You can also explain to others that you prefer to think things through before responding to emails or abrupt requests. You’re not ignoring the person, you’re just making sure they get the attention and proper response they deserve.
Also let any people you live with know your need for privacy. Let them know it’s not personal if you go to your room for a while. Assure them that after you get a bit of quiet time, you’ll be ready to rejoin the household.
6. Realize it’s alright to plan
Don’t ever feel pressured to accept a last-minute invitation. This can often be overwhelming for an introvert. We prefer to have some time to mentally prepare for an event. Just let the person who invited you know you feel tired and need time to regroup.
When you do make plans, it’s alright to schedule them a few weeks in advance. This will give you time to prepare and you’ll likely enjoy the outing more than accepting a sudden invitation that makes you uncomfortable.
But also be aware of the flip-side.
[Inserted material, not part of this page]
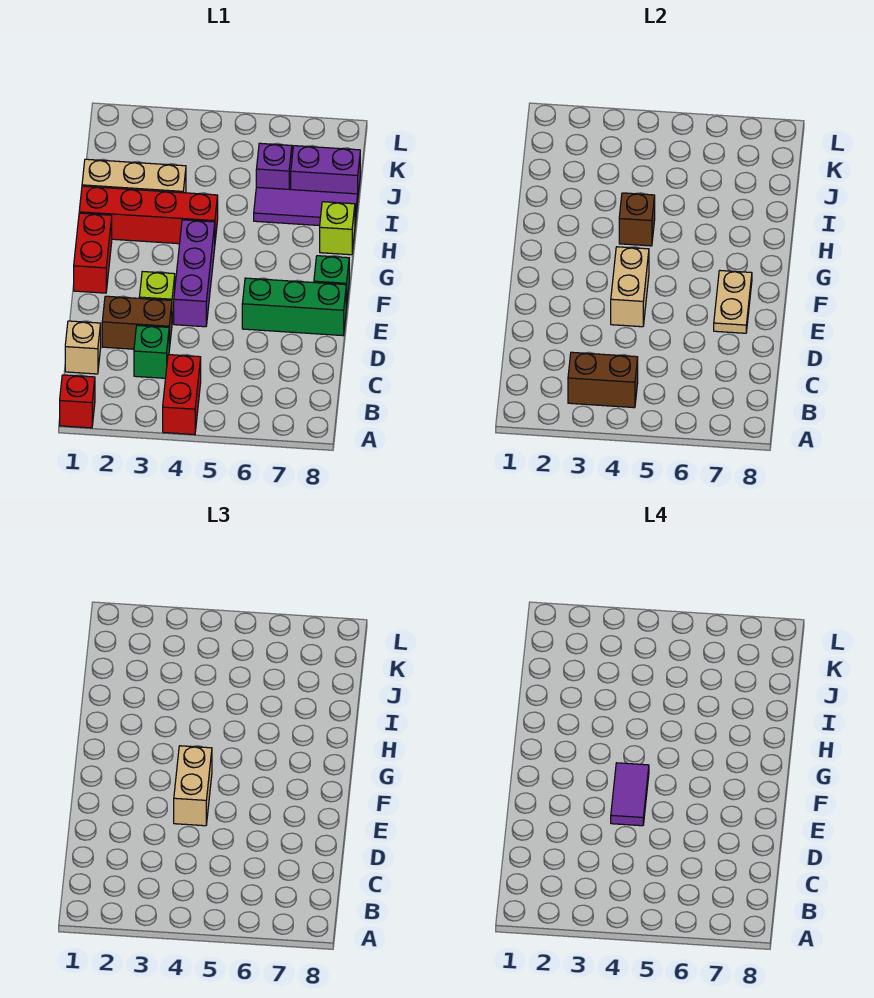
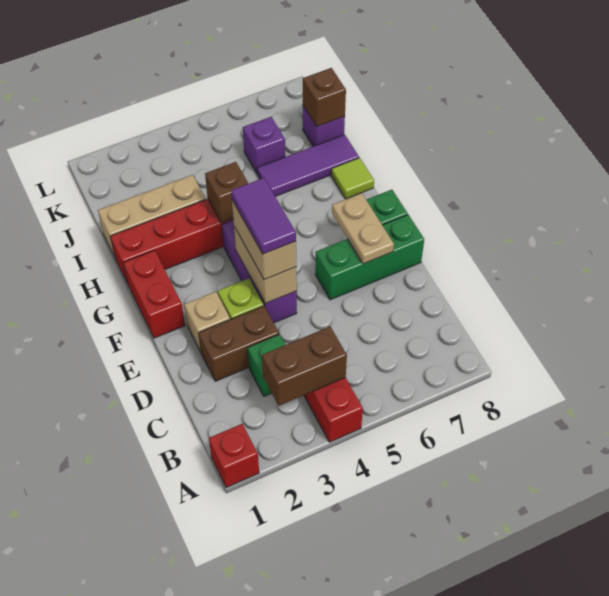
tan brick C1 level 1 -> tan brick E2 level 1
lime brick H8 level 1 -> lime tile H8 level 1
purple brick J7:J8 level 1 -> purple brick J8 level 1
none -> brown brick J8 level 2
Introverts can dwell on a decision for a long time. Be aware when you should act on something rather than getting stuck in over-thinking.
7. Create an oasis
Introverts need a space where they can be alone and recharge, preferably a room in your home where you can shut out the world and have some time just for you.
You can include a good collection of books, your computer, a cot, art supplies or whatever you need to properly unwind.
If anyone ever bugs you about going to your cave, tell them you’re helping everyone by taking care of yourself and ensuring you’re the best introvert you can be.